▸ **Job**
Repeat, word for word, each of the records shown below, without their pictures.

Top of Exercise materials

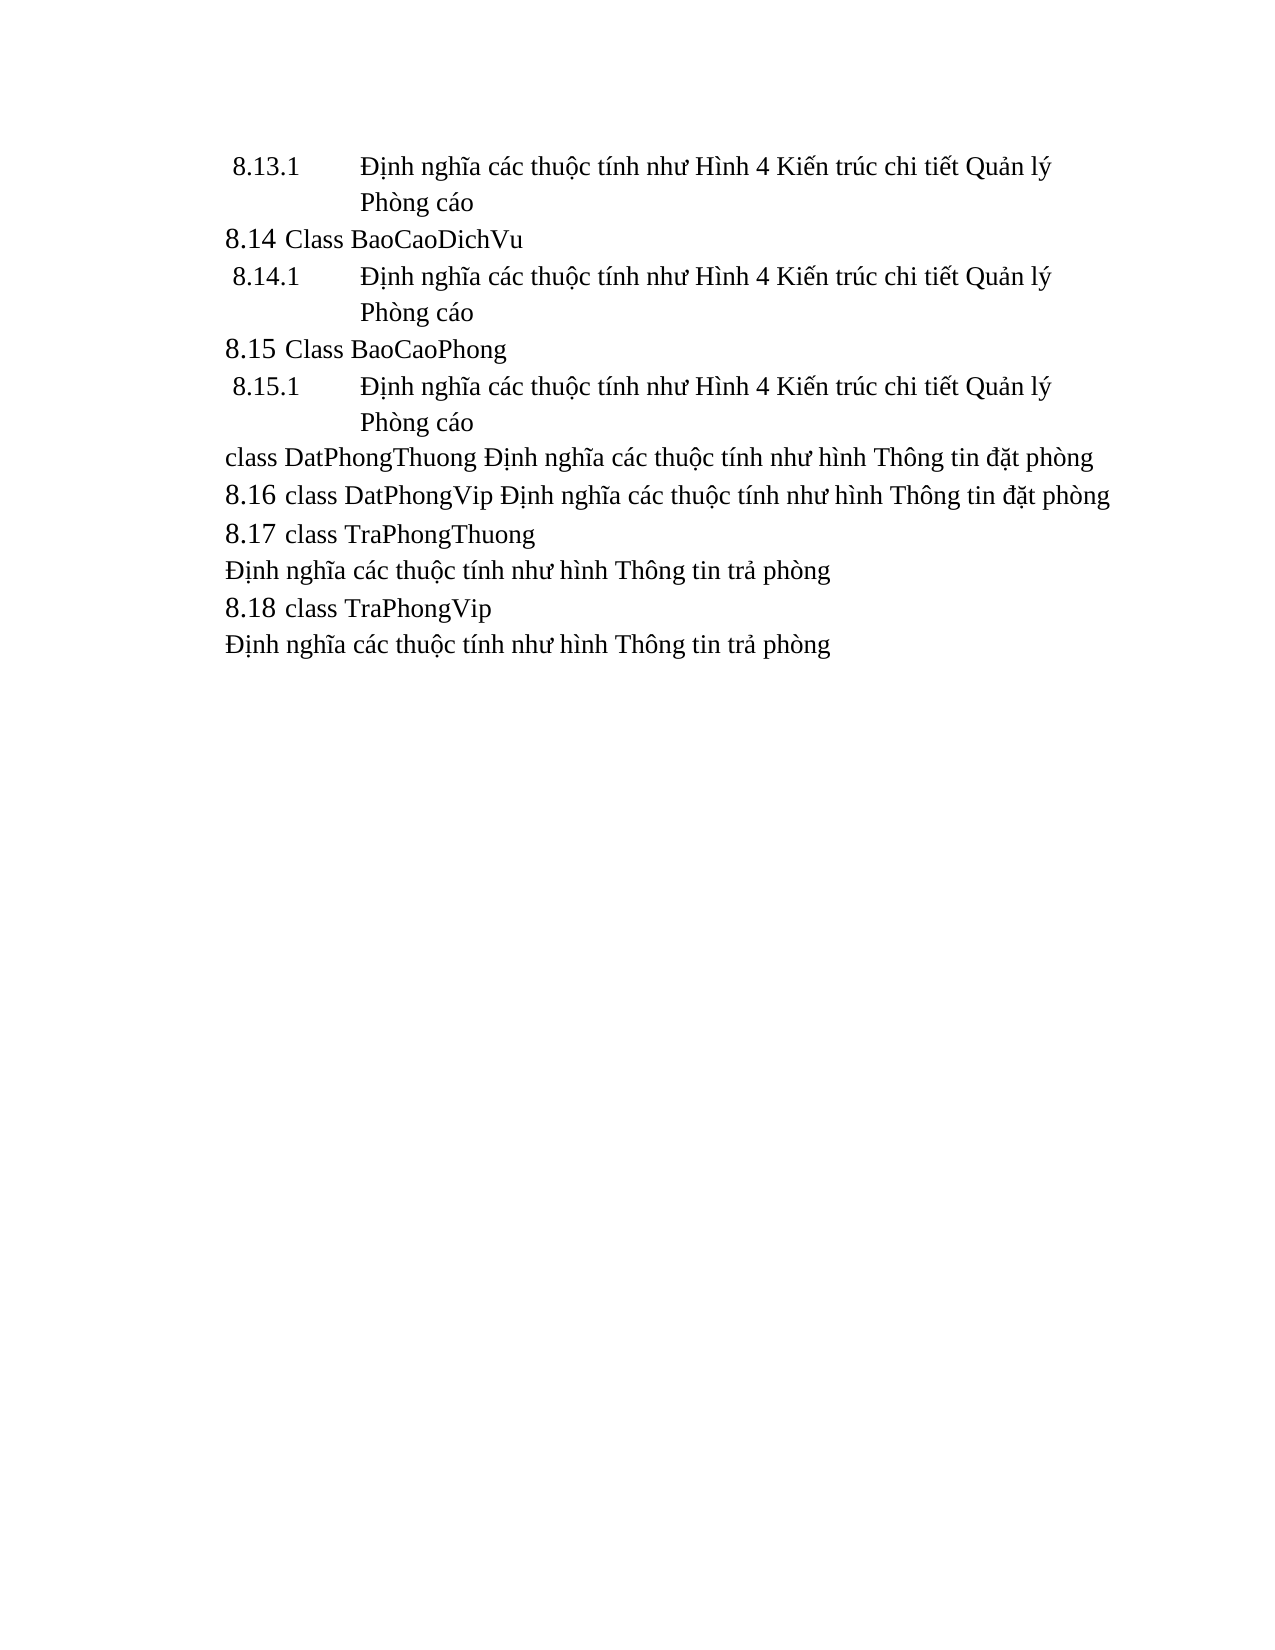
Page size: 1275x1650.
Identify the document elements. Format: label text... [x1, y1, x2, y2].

list Định nghĩa các thuộc tính như Hình 4 Kiến trúc chi tiết Quản lý Báo cáo [300, 150, 1125, 217]
list Định nghĩa các thuộc tính như hình Thông tin trả phòng [225, 554, 1125, 585]
list Định nghĩa các thuộc tính như Hình 4 Kiến trúc chi tiết Quản lý Báo cáo [300, 260, 1125, 327]
text class DatPhongVip Định nghĩa các thuộc tính như hình Thông tin đặt phòng [225, 477, 1125, 511]
text class TraPhongThuong [225, 516, 1125, 549]
text Class BaoCaoDichVu [225, 221, 1125, 255]
list Định nghĩa các thuộc tính như Hình 4 Kiến trúc chi tiết Quản lý Báo cáo [300, 370, 1125, 437]
text class TraPhongVip [225, 590, 1125, 623]
list Định nghĩa các thuộc tính như hình Thông tin trả phòng [225, 628, 1125, 660]
text Class BaoCaoPhong [225, 331, 1125, 365]
list class DatPhongThuong Định nghĩa các thuộc tính như hình Thông tin đặt phòng [225, 441, 1125, 473]
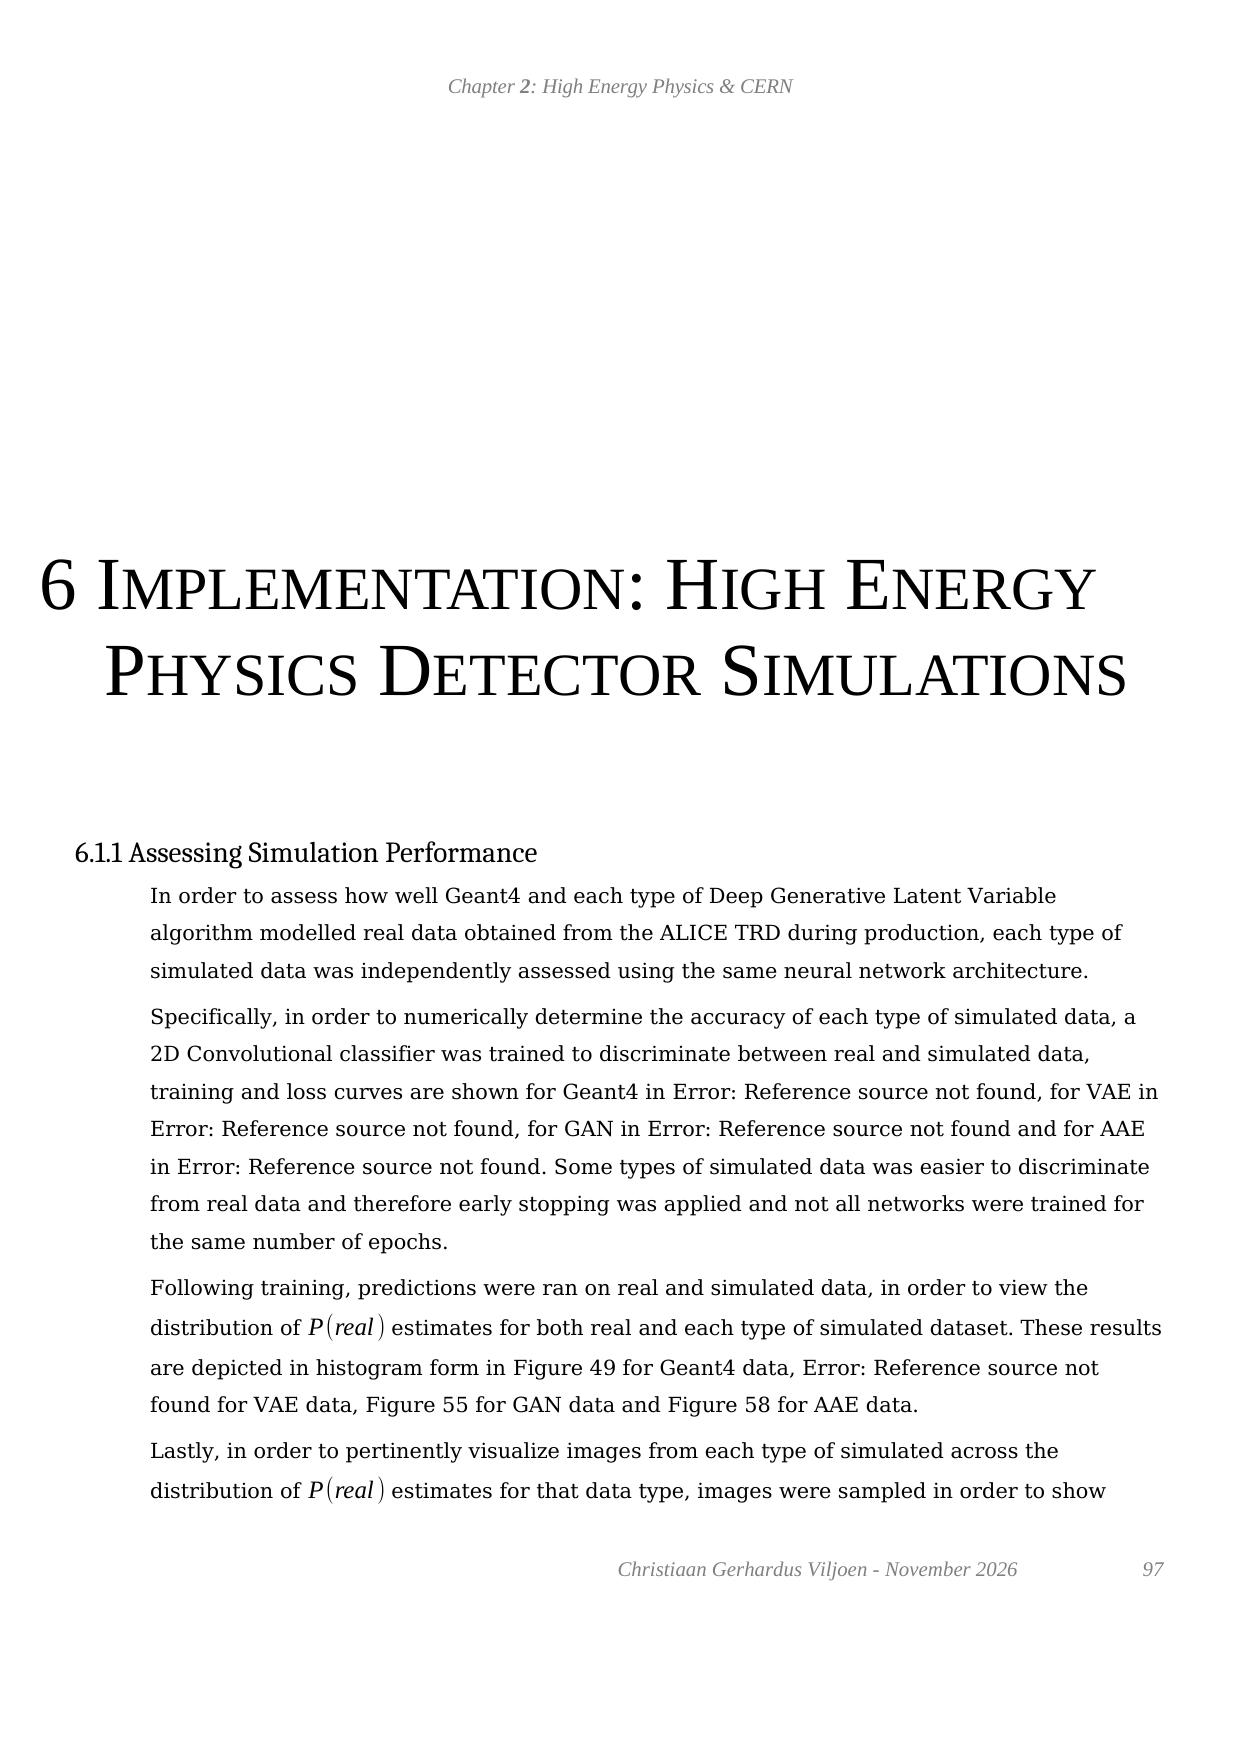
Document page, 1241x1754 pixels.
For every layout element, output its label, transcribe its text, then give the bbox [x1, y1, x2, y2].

text In order to assess how well Geant4 and each type of Deep Generative Latent Variable algorithm modelled real data obtained from the ALICE TRD during production, each type of simulated data was independently assessed using the same neural network architecture. [150, 883, 1165, 983]
text Following training, predictions were ran on real and simulated data, in order to view the distribution of estimates for both real and each type of simulated dataset. These results are depicted in histogram form in Figure 49 for Geant4 data, Error! Reference source not found. for VAE data, Figure 55 for GAN data and Figure 58 for AAE data. [150, 1274, 1165, 1417]
text Specifically, in order to numerically determine the accuracy of each type of simulated data, a 2D Convolutional classifier was trained to discriminate between real and simulated data, training and loss curves are shown for Geant4 in Error! Reference source not found., for VAE in Error! Reference source not found., for GAN in Error! Reference source not found. and for AAE in Error! Reference source not found.. Some types of simulated data was easier to discriminate from real data and therefore early stopping was applied and not all networks were trained for the same number of epochs. [150, 1003, 1165, 1253]
subtitle Implementation: High Energy Physics Detector Simulations [39, 539, 1165, 712]
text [150, 1438, 1165, 1505]
subtitle Assessing Simulation Performance [75, 837, 1165, 870]
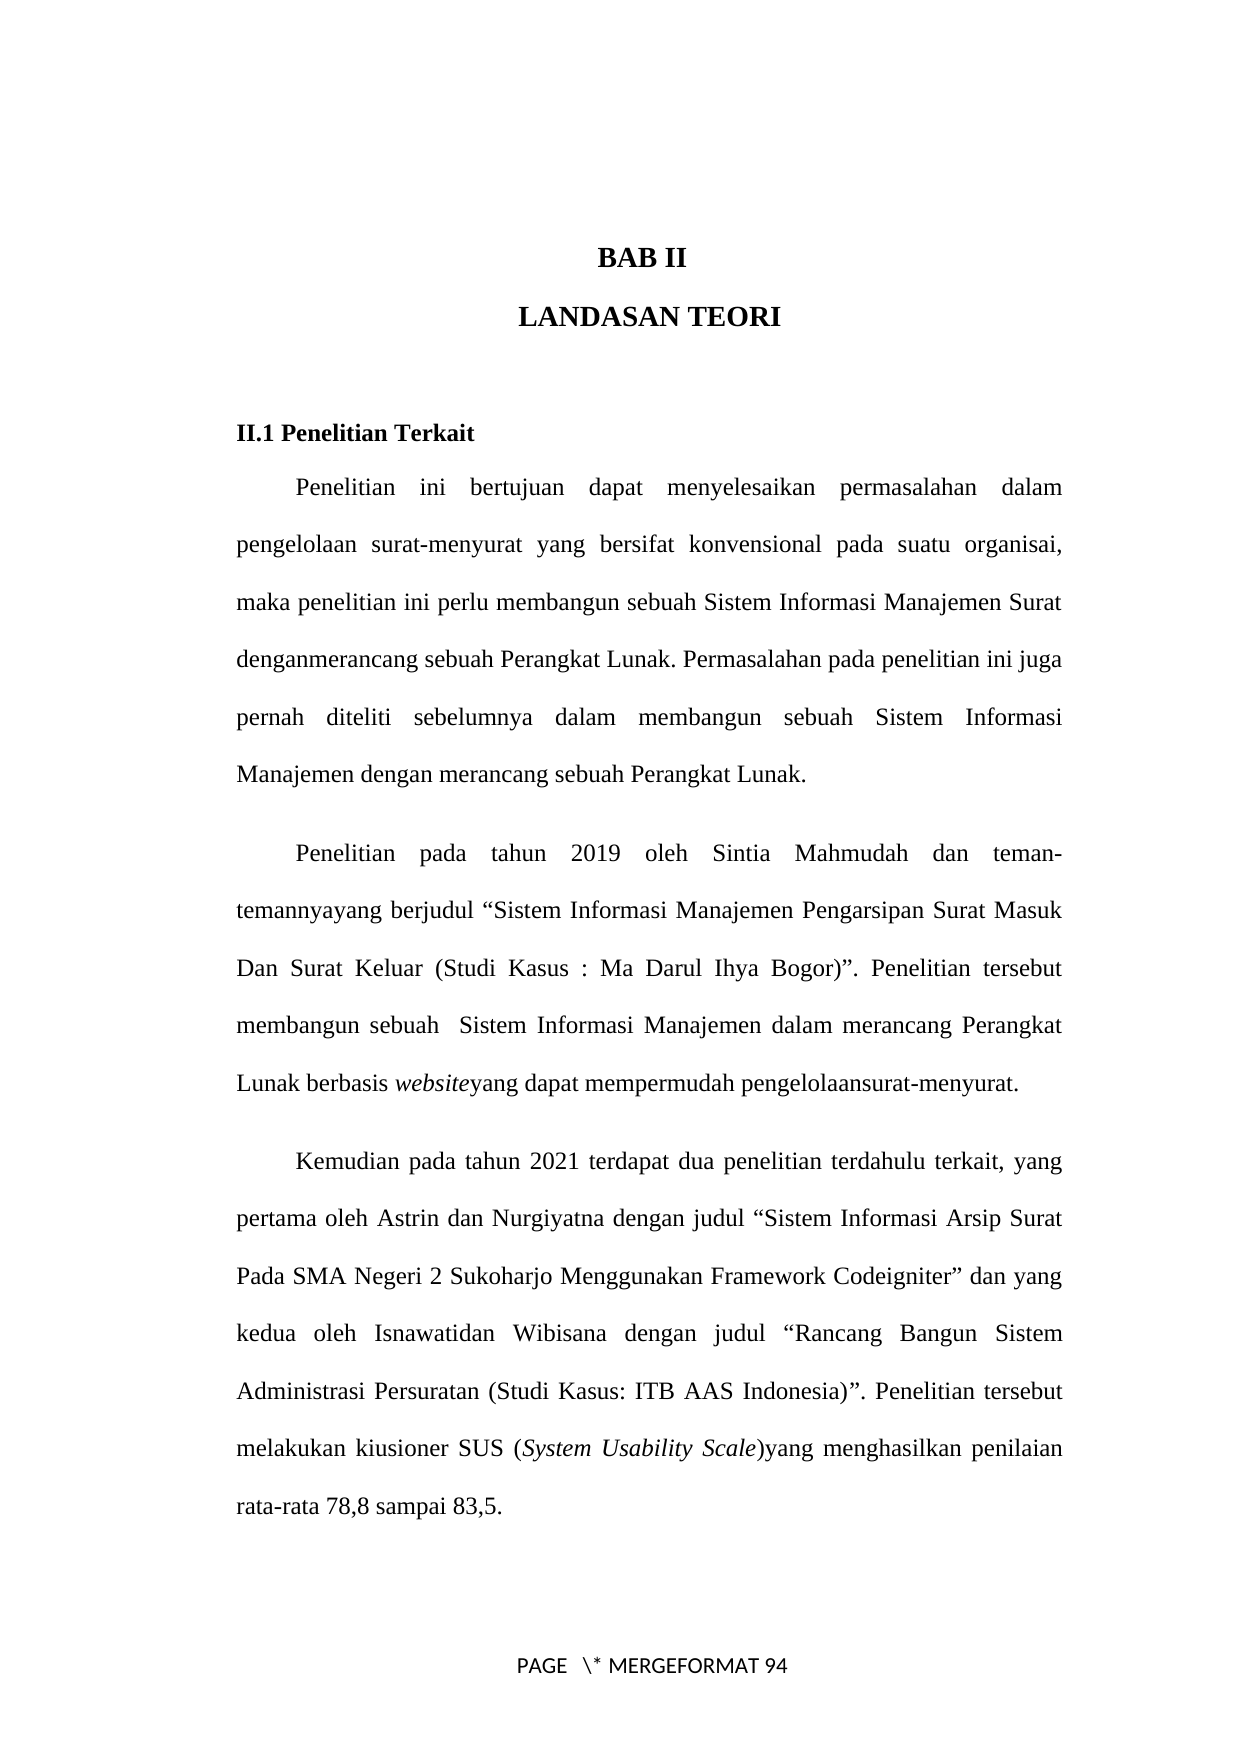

Bottom of Exercise materials

▸ **Solved exercise**
Page size: 1275x1650.
Identify the document elements. Format: label text... [x1, y1, x2, y2].

list Định nghĩa các thuộc tính như Hình 4 Kiến trúc chi tiết Quản lý Báo cáo [300, 150, 1125, 217]
list Định nghĩa các thuộc tính như hình Thông tin trả phòng [225, 554, 1125, 585]
list Định nghĩa các thuộc tính như Hình 4 Kiến trúc chi tiết Quản lý Báo cáo [300, 260, 1125, 327]
text class DatPhongVip Định nghĩa các thuộc tính như hình Thông tin đặt phòng [225, 477, 1125, 511]
text class TraPhongThuong [225, 516, 1125, 549]
text Class BaoCaoDichVu [225, 221, 1125, 255]
list Định nghĩa các thuộc tính như Hình 4 Kiến trúc chi tiết Quản lý Báo cáo [300, 370, 1125, 437]
text class TraPhongVip [225, 590, 1125, 623]
list Định nghĩa các thuộc tính như hình Thông tin trả phòng [225, 628, 1125, 660]
text Class BaoCaoPhong [225, 331, 1125, 365]
list class DatPhongThuong Định nghĩa các thuộc tính như hình Thông tin đặt phòng [225, 441, 1125, 473]
Document page, 1241x1754 pixels.
For every layout element, output its label, transcribe its text, then give the bbox [x1, y1, x2, y2].

text In order to assess how well Geant4 and each type of Deep Generative Latent Variable algorithm modelled real data obtained from the ALICE TRD during production, each type of simulated data was independently assessed using the same neural network architecture. [150, 883, 1165, 983]
text Following training, predictions were ran on real and simulated data, in order to view the distribution of estimates for both real and each type of simulated dataset. These results are depicted in histogram form in Figure 49 for Geant4 data, Error! Reference source not found. for VAE data, Figure 55 for GAN data and Figure 58 for AAE data. [150, 1274, 1165, 1417]
text Specifically, in order to numerically determine the accuracy of each type of simulated data, a 2D Convolutional classifier was trained to discriminate between real and simulated data, training and loss curves are shown for Geant4 in Error! Reference source not found., for VAE in Error! Reference source not found., for GAN in Error! Reference source not found. and for AAE in Error! Reference source not found.. Some types of simulated data was easier to discriminate from real data and therefore early stopping was applied and not all networks were trained for the same number of epochs. [150, 1003, 1165, 1253]
subtitle Implementation: High Energy Physics Detector Simulations [39, 539, 1165, 712]
text [150, 1438, 1165, 1505]
subtitle Assessing Simulation Performance [75, 837, 1165, 870]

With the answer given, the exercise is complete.